>>>

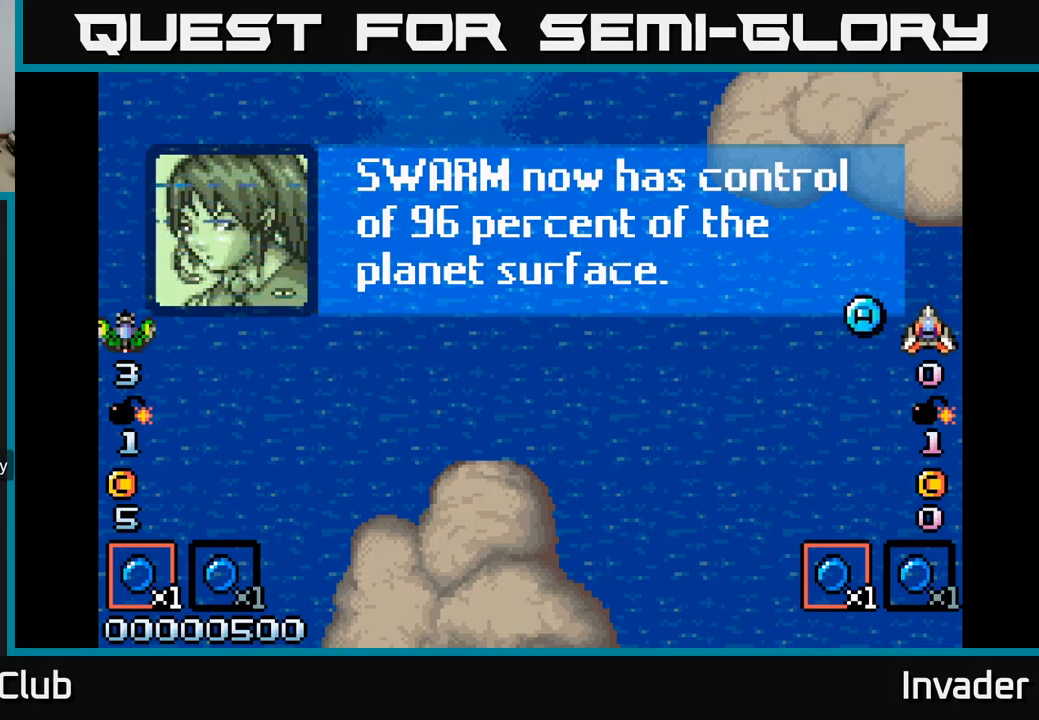
{"buttons": [], "right_stick": "center", "events": []}
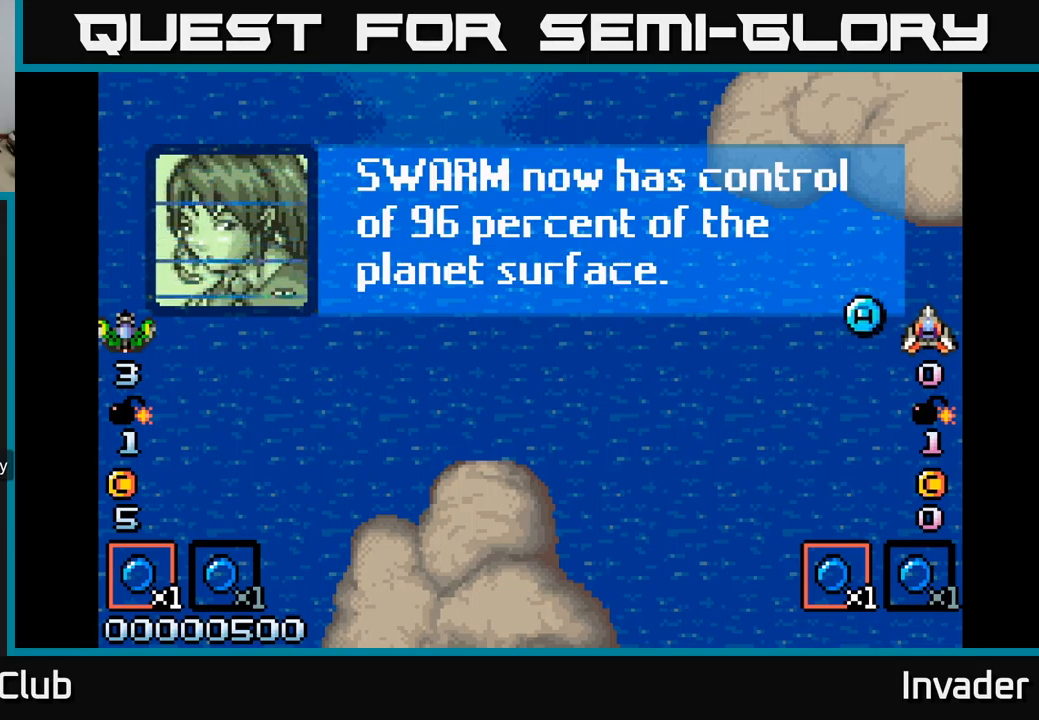
{"buttons": [], "right_stick": "center", "events": []}
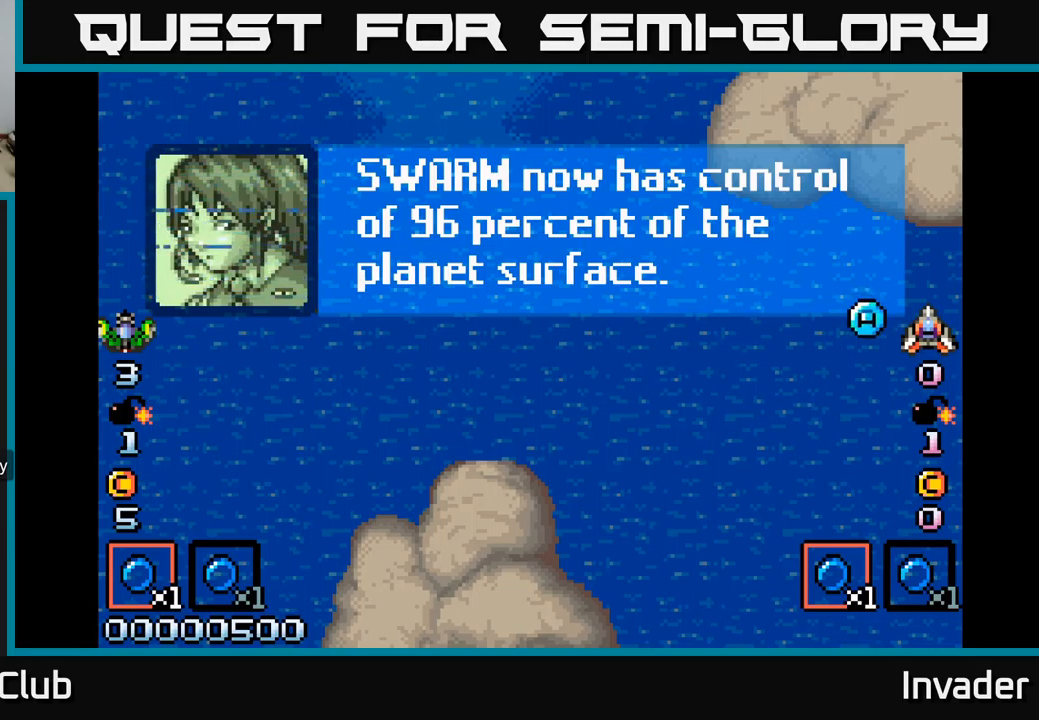
{"buttons": [], "right_stick": "center", "events": [[167, "B", "down"], [234, "B", "up"]]}
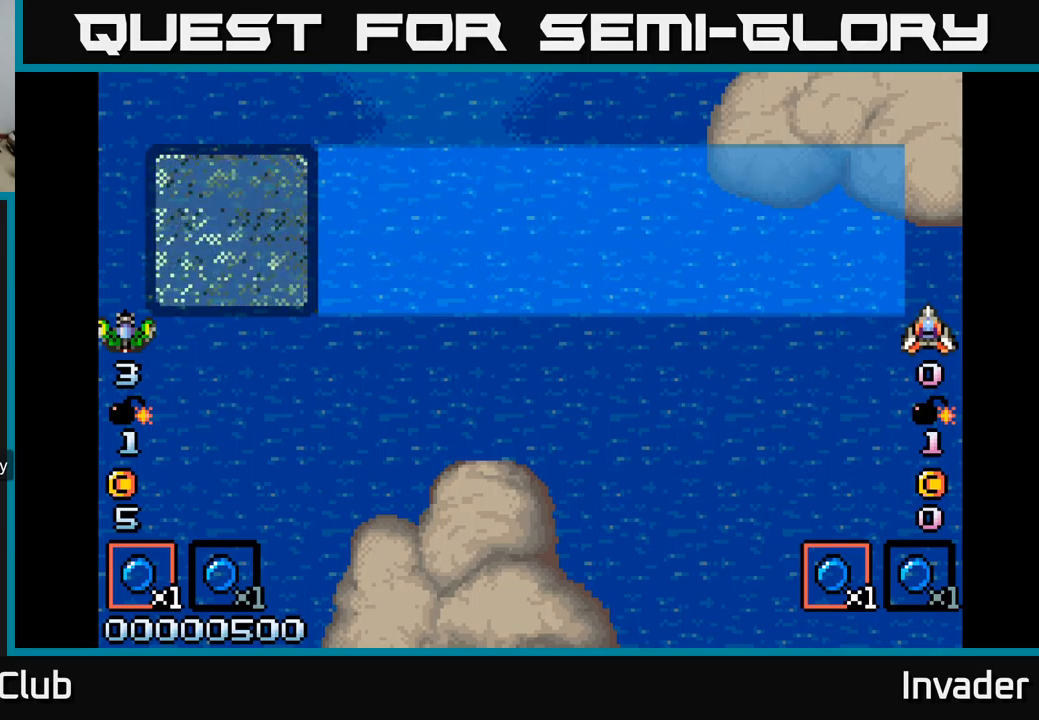
{"buttons": [], "right_stick": "center", "events": []}
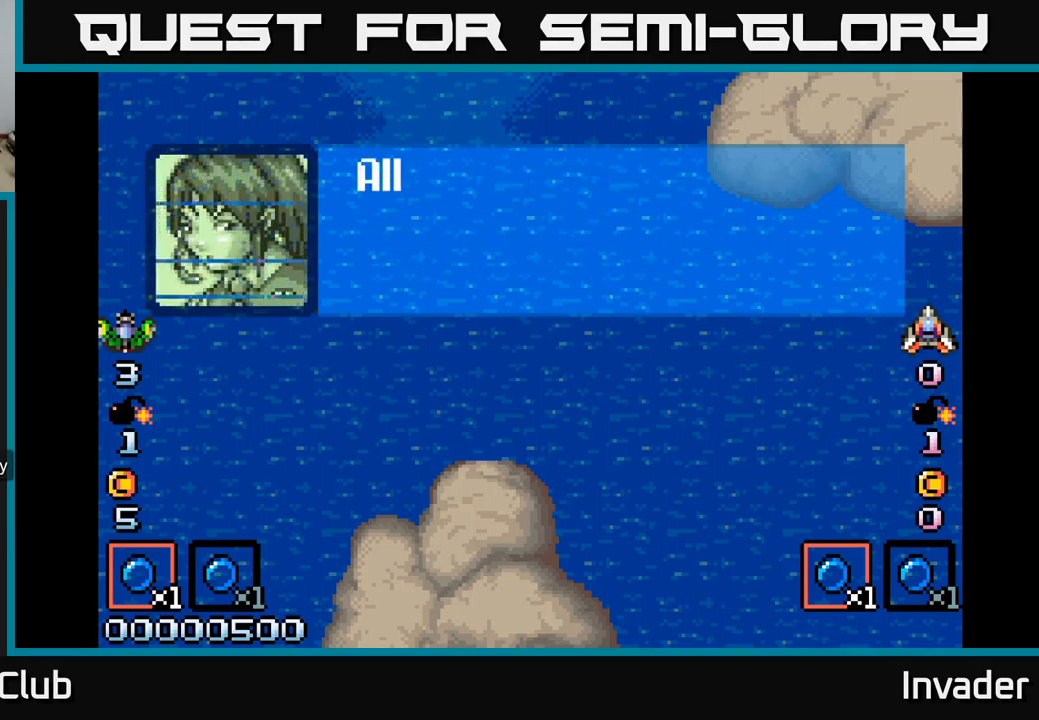
{"buttons": ["B"], "right_stick": "center", "events": [[467, "B", "down"]]}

<<<

- **REQUIREMENT**: Print the entries again exactly as they appear above. Do not print the pictures.

- **OUTPUT OF THE TASK**:
{"buttons": [], "right_stick": "center", "events": []}
{"buttons": [], "right_stick": "center", "events": []}
{"buttons": [], "right_stick": "center", "events": [[167, "B", "down"], [234, "B", "up"]]}
{"buttons": [], "right_stick": "center", "events": []}
{"buttons": ["B"], "right_stick": "center", "events": [[467, "B", "down"]]}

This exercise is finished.